Given the line
[tex]y=-3x-4,[/tex]and the curve
[tex]y=-3x^2-5x+2,[/tex]in order to find the point at which they intersect, we must consider the equation:
[tex]-3x-4=-3x^2-5x+2.[/tex]Since this is a quadratic equation, let's move everything to the left side so that it equals 0. In other words, let's add 3x², 5x and subtract 2 from both sides:
[tex]-3x-4+3x^2+5x-2=0,[/tex][tex]3x^2+2x-6=0.[/tex]Let's solve this equation using the general formula for quadratic equations:
[tex]x=\frac{-2\pm\sqrt[]{4-4(3)(-6)}}{2(3)},[/tex][tex]x=\frac{-2\pm\sqrt[]{4+72}}{6},[/tex][tex]x=\frac{-2\pm\sqrt[]{76}}{6},[/tex][tex]x=\frac{-2\pm2\cdot\sqrt[]{19}}{6}\text{.}[/tex]This gives us the following two values of x:
[tex]x=-\frac{1}{3}+\frac{1}{3}\cdot\sqrt[]{19},[/tex]and
[tex]x=-\frac{1}{3}-\frac{1}{3}\cdot\sqrt[]{19}.[/tex]Now we know the x-coordinate of the points of intersection.
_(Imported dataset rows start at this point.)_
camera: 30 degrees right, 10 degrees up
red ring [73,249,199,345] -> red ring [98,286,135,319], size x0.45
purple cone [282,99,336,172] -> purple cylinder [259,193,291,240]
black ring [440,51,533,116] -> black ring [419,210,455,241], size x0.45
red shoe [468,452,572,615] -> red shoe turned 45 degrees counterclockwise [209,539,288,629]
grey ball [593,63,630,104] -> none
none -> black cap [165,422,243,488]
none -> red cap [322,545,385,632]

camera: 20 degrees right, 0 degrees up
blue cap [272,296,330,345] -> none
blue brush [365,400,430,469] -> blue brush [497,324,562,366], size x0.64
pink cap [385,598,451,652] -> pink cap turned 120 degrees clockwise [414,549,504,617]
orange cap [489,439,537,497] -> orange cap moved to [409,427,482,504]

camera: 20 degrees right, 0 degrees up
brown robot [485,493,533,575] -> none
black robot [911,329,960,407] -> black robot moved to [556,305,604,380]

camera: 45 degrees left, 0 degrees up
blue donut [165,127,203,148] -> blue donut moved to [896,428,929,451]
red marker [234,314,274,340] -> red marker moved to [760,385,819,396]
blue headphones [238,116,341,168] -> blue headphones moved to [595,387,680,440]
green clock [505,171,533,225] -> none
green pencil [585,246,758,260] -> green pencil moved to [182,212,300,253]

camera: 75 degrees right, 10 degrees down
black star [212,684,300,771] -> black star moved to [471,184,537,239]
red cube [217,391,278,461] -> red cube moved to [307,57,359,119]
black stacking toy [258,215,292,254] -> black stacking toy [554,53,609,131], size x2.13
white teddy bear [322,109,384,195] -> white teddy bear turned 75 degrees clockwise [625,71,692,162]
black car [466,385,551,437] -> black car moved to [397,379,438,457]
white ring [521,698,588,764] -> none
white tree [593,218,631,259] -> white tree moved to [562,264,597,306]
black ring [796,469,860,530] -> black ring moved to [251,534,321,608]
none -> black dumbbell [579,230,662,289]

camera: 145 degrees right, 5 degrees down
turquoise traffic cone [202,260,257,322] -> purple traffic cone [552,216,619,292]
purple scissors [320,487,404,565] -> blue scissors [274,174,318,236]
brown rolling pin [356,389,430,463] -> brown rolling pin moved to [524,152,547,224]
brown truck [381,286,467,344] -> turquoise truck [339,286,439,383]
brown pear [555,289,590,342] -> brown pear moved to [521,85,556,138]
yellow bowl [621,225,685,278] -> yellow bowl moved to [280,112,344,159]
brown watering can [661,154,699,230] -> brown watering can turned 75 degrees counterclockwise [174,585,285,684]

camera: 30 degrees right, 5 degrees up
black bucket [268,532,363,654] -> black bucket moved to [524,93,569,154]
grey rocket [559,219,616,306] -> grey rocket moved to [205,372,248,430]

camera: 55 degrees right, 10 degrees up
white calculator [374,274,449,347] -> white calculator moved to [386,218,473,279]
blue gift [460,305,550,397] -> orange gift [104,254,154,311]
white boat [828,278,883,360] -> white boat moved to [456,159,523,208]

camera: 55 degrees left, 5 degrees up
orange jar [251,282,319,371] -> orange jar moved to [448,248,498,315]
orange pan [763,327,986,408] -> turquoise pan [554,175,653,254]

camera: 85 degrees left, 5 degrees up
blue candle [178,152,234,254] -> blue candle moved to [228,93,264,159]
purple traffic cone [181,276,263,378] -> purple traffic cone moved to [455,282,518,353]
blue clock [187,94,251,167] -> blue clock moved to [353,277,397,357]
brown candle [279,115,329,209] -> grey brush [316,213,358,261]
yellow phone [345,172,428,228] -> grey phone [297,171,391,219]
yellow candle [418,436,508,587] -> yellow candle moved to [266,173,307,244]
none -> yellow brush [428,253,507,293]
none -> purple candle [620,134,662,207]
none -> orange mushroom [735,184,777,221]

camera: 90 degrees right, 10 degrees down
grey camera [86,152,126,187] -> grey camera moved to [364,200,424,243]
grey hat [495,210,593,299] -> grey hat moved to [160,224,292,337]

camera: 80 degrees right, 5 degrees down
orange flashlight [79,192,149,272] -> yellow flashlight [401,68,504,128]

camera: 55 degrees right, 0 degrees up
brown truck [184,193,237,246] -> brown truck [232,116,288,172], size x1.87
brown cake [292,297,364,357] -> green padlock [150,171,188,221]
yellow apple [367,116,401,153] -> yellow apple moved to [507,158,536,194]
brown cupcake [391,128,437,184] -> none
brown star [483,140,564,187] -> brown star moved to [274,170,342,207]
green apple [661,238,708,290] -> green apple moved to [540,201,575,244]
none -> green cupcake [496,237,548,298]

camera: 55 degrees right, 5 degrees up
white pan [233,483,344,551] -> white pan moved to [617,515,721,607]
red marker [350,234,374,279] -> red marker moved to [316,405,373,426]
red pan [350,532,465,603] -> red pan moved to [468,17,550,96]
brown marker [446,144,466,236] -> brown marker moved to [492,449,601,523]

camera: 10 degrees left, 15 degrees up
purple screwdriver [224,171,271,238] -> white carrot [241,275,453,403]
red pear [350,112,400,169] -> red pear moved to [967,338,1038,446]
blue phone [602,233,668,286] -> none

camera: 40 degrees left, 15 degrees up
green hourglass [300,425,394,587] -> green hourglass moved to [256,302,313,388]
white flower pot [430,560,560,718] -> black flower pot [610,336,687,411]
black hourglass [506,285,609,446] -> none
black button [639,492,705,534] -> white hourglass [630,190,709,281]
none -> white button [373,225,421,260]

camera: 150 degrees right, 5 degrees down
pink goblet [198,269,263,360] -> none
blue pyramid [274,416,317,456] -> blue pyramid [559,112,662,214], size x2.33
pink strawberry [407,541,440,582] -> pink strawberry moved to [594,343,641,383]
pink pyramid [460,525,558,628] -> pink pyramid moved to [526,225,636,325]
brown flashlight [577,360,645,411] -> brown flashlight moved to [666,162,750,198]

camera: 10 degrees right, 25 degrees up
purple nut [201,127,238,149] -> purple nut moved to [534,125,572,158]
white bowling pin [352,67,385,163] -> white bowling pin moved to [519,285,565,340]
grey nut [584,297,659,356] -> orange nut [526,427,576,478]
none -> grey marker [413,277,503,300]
In order to get the y-coordinate, we substitute these values on either of the equations we were given to begin with. We'll do it on the line since it's easier:
On one hand:
[tex]y=-3(-\frac{1}{3}+\frac{1}{3}\cdot\sqrt[]{19})-4=1-\sqrt[]{19}-4=-3-\sqrt[]{19},[/tex]on the other:
[tex]y=-3(-\frac{1}{3}-\frac{1}{3}\cdot\sqrt[]{19})-4=1+\sqrt[]{19}-4=-3+\sqrt[]{19}.[/tex]So the points of intersection are
[tex](-\frac{1}{3}+\frac{1}{3}\cdot\sqrt[]{19},-3-\sqrt[]{19}),[/tex]and
[tex](-\frac{1}{3}-\frac{1}{3}\cdot\sqrt[]{19},-3+\sqrt[]{19}).[/tex]In the image, we can see the approximate values of these coordinates.